Change is hard, and rapid change is a significant stress on campus culture. Still, we need to be realistic and accept that we are not going to return to the time when community colleges flew under the radar. Community college leaders need to understand, accept and guide their campuses with a steady hand toward a new reality over which we have less control than we would like. That's what keeps community college presidents up at night.


Hiding in Plain Sight: The Real Disrupters of Higher Education

Roger J. Ward
Vice President for Academic Affairs & Vice Dean, Graduate School
University of Maryland, Baltimore

 

Much has been written and debated lately about the forces that are “disrupting higher education.” Most of that debate, however, has centered on innovations in technology that, if you buy the argument, will revolutionize our approach to educating students.  The potential impact of changes in technology on the way academic programs are designed and delivered is undeniable, and leaders in the academy would be foolish to ignore and dismiss these changes as a passing fad. I contend, however, that there is an even more potent disruptive force hiding in plain sight that academic leaders at all types of institutions need to fully appreciate: the “post-traditional learner.”

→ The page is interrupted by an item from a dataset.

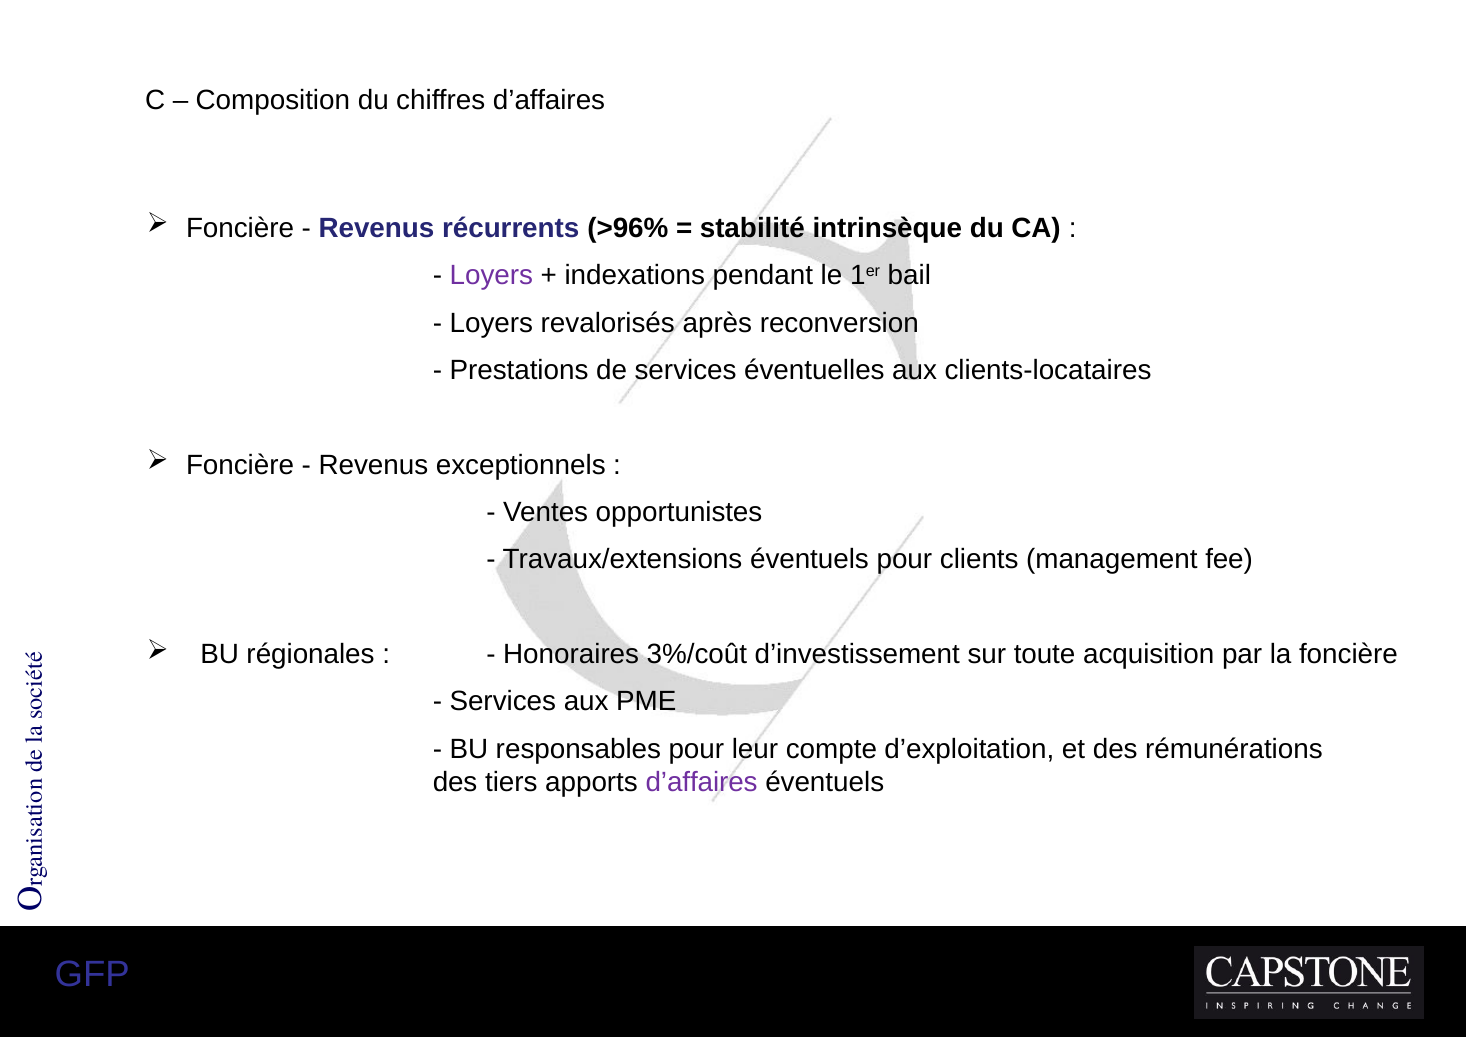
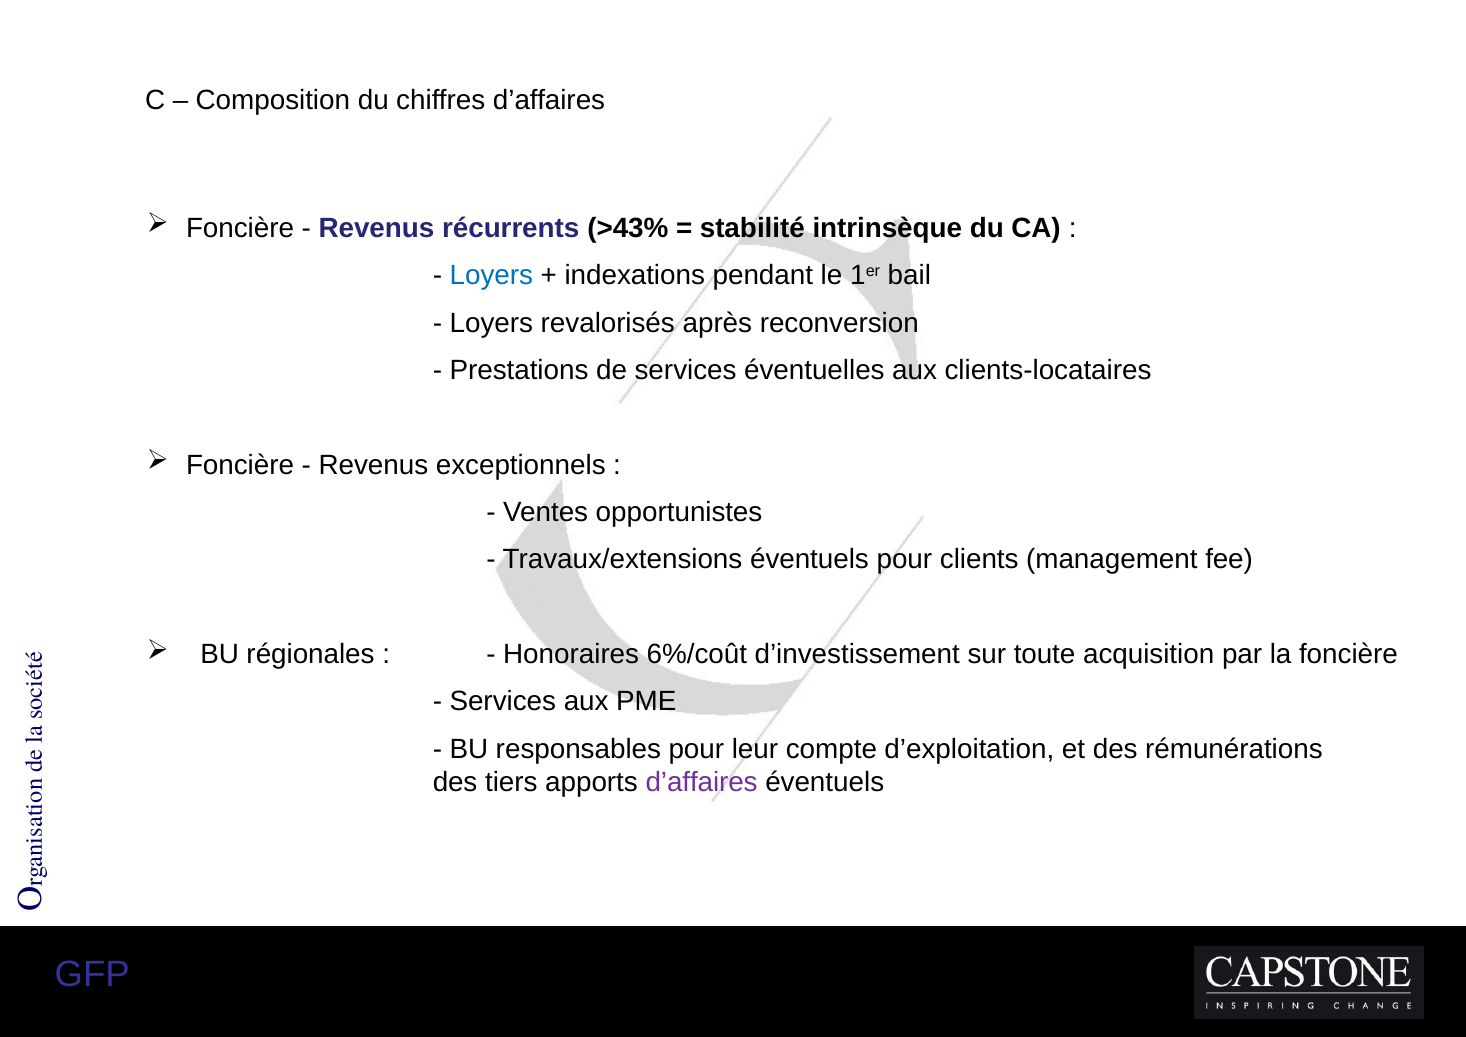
>96%: >96% -> >43%
Loyers at (491, 276) colour: purple -> blue
3%/coût: 3%/coût -> 6%/coût
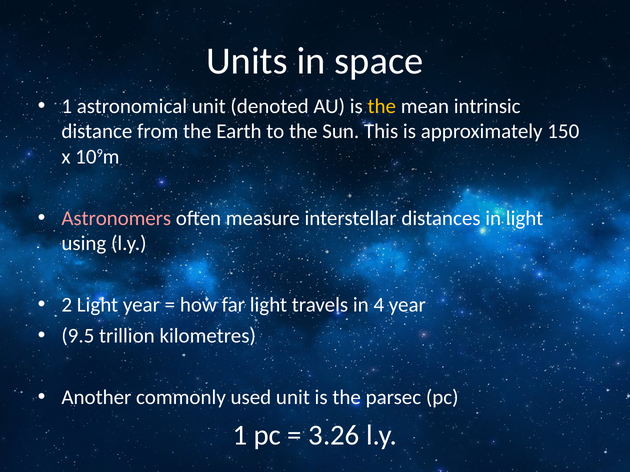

In January 2013, the American Council on Education (ACE) published what I consider a must-read for leaders in the academy—Post-traditional Learners and the Transformation of Postsecondary Education: A Manifesto for College Leaders. A post-traditional student is a working adult (25 – 64 years) who demands a postsecondary educational model that is responsive to his/her professional and personal realities.  These students already constitute 85% of the total student population as opposed to the 15% of traditional students (18 – 22 years). In other words, the student population around which our business models, academic programs, policies, and strategies have been designed for centuries has been declining and continues to decline; that too is undeniable.

Leaders engaged in institutional strategy setting for the future cannot continue to ignore the impact and influence of the post-traditional learner on the higher education landscape. Further, to meet the needs of these students institutional leaders on both the administrative/operational and academic sides need to transcend the strategy-setting silos, and bring the faculty “encamped just north of Armageddon” (to borrow a phrase from Zemsky) back into the fold to lead the effort in evolving the postsecondary model. An institutional leadership model, where one set of leaders influence budget, personnel, and strategy while yet another set of leaders influence academic programs, teaching, and research will be, in my opinion, far less impactful than an integrated approach to designing a higher education model that satisfies the demands of the different types of students in the postsecondary marketplace.